Ela encarou o homem com uma expressão impetuosa e, antes que o shogun pudesse proferir qualquer palavra de protesto, sua mão direita pousou na empunhadura de sua katana, e o corte foi desferido. Ninguém viu a lâmina sair da bainha, tampouco a viram entrar, nem o movimento feito pela samurai; mas todos sentiram um arrepio na espinha.
Ela deu as costas e foi embora dali.
O homem — para surpresa de ninguém — foi partido em dois, junto com sua katana e a armadura de ferro que vestia, mas seu corpo continuou em pé, completamente imóvel e silencioso, dada a velocidade e limpeza do corte. Logo, ruídos foram surgindo de dentro da estrutura do imenso palácio, e em seguida um tremor forte como um terremoto. Todos fugiram do lugar, e o que presenciaram do jardim foi a parte superior do edifício deslizando aos poucos, até finalmente cair para a esquerda e desmoronar.
Wanzo havia cortado o palácio ao meio.
~ ♀️~
Após esse ocorrido, todo e qualquer indício de história de Yama no Wanzo foi queimado e esquecido.
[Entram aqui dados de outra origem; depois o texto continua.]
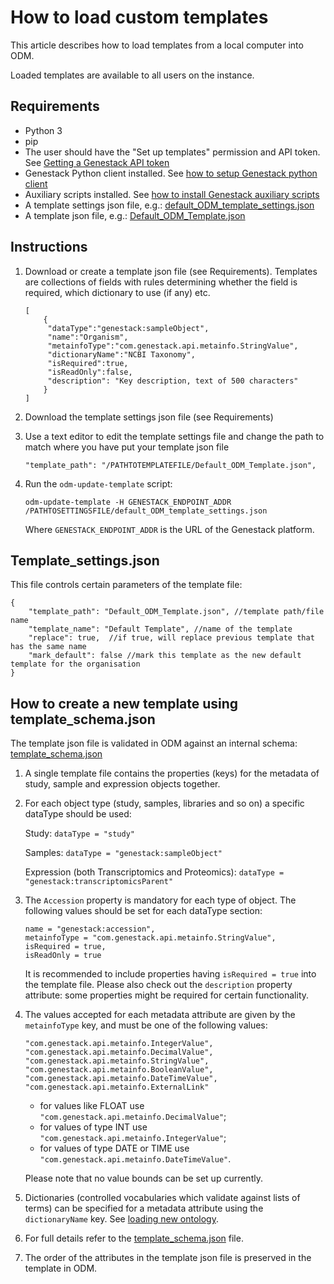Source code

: # How to load custom templates

This article describes how to load templates from a local computer into ODM.

Loaded templates are available to all users on the instance.

## Requirements

- Python 3
- pip
- The user should have the "Set up templates" permission and API token. See [Getting a Genestack API token](https://odm-user-guide.readthedocs.io/en/latest/doc-odm-user-guide/getting-a-genestack-api-token.html#token-label)
- Genestack Python client installed. See [how to setup Genestack python client](../tools/genestack-python-client.md)
- Auxiliary scripts installed. See [how to install Genestack auxiliary scripts](../tools/genestack-auxiliary-scripts.md)
- A template settings json file, e.g.: [default_ODM_template_settings.json](default_ODM_template_settings.json)
- A template json file, e.g.: [Default_ODM_Template.json](Default_ODM_Template.json)

## Instructions

1. Download or create a template json file (see Requirements). Templates are collections of fields with rules determining whether the field is required, which dictionary to use (if any) etc.

    ```text
    [
        {
         "dataType":"genestack:sampleObject",
         "name":"Organism",
         "metainfoType":"com.genestack.api.metainfo.StringValue",
         "dictionaryName":"NCBI Taxonomy",
         "isRequired":true,
         "isReadOnly":false,
         "description": "Key description, text of 500 characters"
        }
    ]
    ```

2. Download the template settings json file (see Requirements)
3. Use a text editor to edit the template settings file and change the path to match where you have put your template json file

    `"template_path": "/PATHTOTEMPLATEFILE/Default_ODM_Template.json",`

4. Run the `odm-update-template` script:

    ```shell
    odm-update-template -H GENESTACK_ENDPOINT_ADDR /PATHTOSETTINGSFILE/default_ODM_template_settings.json
    ```

    Where `GENESTACK_ENDPOINT_ADDR` is the URL of the Genestack platform.

## Template_settings.json

This file controls certain parameters of the template file:

```text
{
    "template_path": "Default_ODM_Template.json", //template path/file name
    "template_name": "Default Template", //name of the template
    "replace": true,  //if true, will replace previous template that has the same name
    "mark_default": false //mark this template as the new default template for the organisation
}
```

## How to create a new template using template_schema.json

The template json file is validated in ODM against an internal schema: [template_schema.json](template_schema.json)

1. A single template file contains the properties (keys) for the metadata of study, sample and expression objects together.
2. For each object type (study, samples, libraries and so on) a specific dataType should be used:

    Study: `dataType = "study"`

    Samples: `dataType = "genestack:sampleObject"`

    Expression (both Transcriptomics and Proteomics): `dataType = "genestack:transcriptomicsParent"`

3. The `Accession` property is mandatory for each type of object. The following values should be set for each dataType section:

    ```text
    name = "genestack:accession",
    metainfoType = "com.genestack.api.metainfo.StringValue",
    isRequired = true,
    isReadOnly = true
    ```

    It is recommended to include properties having `isRequired = true` into the template file. Please also check out
    the `description` property attribute: some properties might be required for certain functionality.

4. The values accepted for each metadata attribute are given by the `metainfoType` key, and must be one of the following values:

    ```text
    "com.genestack.api.metainfo.IntegerValue",
    "com.genestack.api.metainfo.DecimalValue",
    "com.genestack.api.metainfo.StringValue",
    "com.genestack.api.metainfo.BooleanValue",
    "com.genestack.api.metainfo.DateTimeValue",
    "com.genestack.api.metainfo.ExternalLink"
    ```

    - for values like FLOAT use `"com.genestack.api.metainfo.DecimalValue"`;
    - for values of type INT use `"com.genestack.api.metainfo.IntegerValue"`;
    - for values of type DATE or TIME use `"com.genestack.api.metainfo.DateTimeValue"`.

    Please note that no value bounds can be set up currently.

5. Dictionaries (controlled vocabularies which validate against lists of terms) can be specified for a metadata attribute using the `dictionaryName` key.
   See [loading new ontology](../dictionaries-and-ontologies/loading-new-ontology.md).
6. For full details refer to the [template_schema.json](template_schema.json) file.
7. The order of the attributes in the template json file is preserved in the template in ODM.
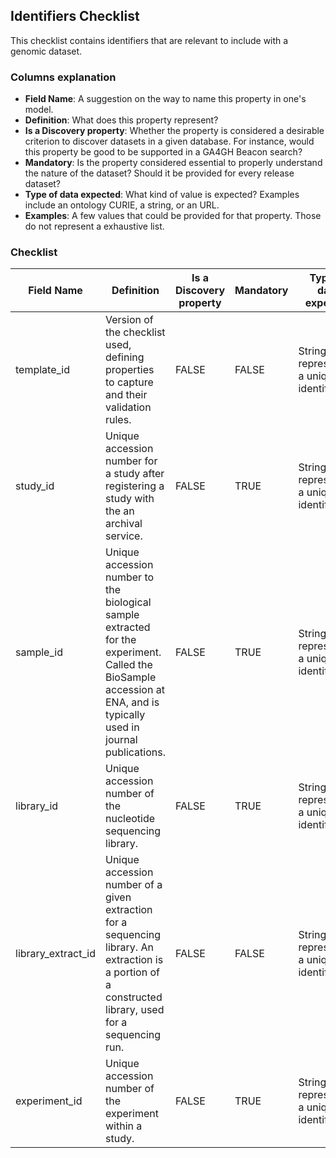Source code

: ## Identifiers Checklist

This checklist contains identifiers that are relevant to include with a genomic dataset.


### Columns explanation
* **Field Name**: A suggestion on the way to name this property in one's model.
* **Definition**: What does this property represent?
* **Is a Discovery property**: Whether the property is considered a desirable criterion to discover datasets in a given database. For instance, would this property be good to be supported in a GA4GH Beacon search?
* **Mandatory**: Is the property considered essential to properly understand the nature of the dataset? Should it be provided for every release dataset?
* **Type of data expected**: What kind of value is expected? Examples include an ontology CURIE, a string, or an URL.
* **Examples**: A few values that could be provided for that property. Those do not represent a exhaustive list.

### Checklist

| Field Name         | Definition                                                                                                                                                           | Is a Discovery property | Mandatory | Type of data expected                   | Examples          |
|--------------------|----------------------------------------------------------------------------------------------------------------------------------------------------------------------|-------------------------|-----------|-----------------------------------------|-------------------|
| template_id        | Version of the checklist used, defining properties to capture and their validation rules.                                                                            | FALSE                   | FALSE     | String representing a unique identifier | GA4GH_EXPMETA_v1  |
| study_id           | Unique accession number for a study after registering a study with the an archival service.                                                                          | FALSE                   | TRUE      | String representing a unique identifier | STUDY_1           |
| sample_id          | Unique accession number to the biological sample extracted for the experiment. Called the BioSample accession at ENA, and is typically used in journal publications. | FALSE                   | TRUE      | String representing a unique identifier | BIOSAMPLE_1       |
| library_id         | Unique accession number of the nucleotide sequencing library.                                                                                                        | FALSE                   | TRUE      | String representing a unique identifier | LIBRARY_1         |
| library_extract_id | Unique accession number of a given extraction for a sequencing library. An extraction is a portion of a constructed library, used for a sequencing run.              | FALSE                   | FALSE     | String representing a unique identifier | LIBRARY_EXTRACT_1 |
| experiment_id      | Unique accession number of the experiment within a study.                                                                                                            | FALSE                   | TRUE      | String representing a unique identifier | EXPERIMENT_1      |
Mesmo sendo a causa da ascensão do atual governo, o shogun não podia permitir tamanha insolência, o assassinato de um oficial do governo e a destruição de seu palácio, e uma carta de exílio foi enviada para ela, junto com um pequeno exército — preparado para o pior. Mal sabiam eles que a mestre samurai já havia abandonado o país, exiliando-se por conta própria.
"O Japão é um lugar entediante," pensava, enquanto sua pequena barca de madeira vagava perdida pelo oceano. "Ouvi falar que o mundo é imenso. Só espero que não seja tão maçante quanto isso aqui."
A decisão de abandonar aquela pequena ilha isolacionista foi o primeiro passo dado para o cumprimento do seu objetivo, e o que havia pela frente, ela nunca esperaria.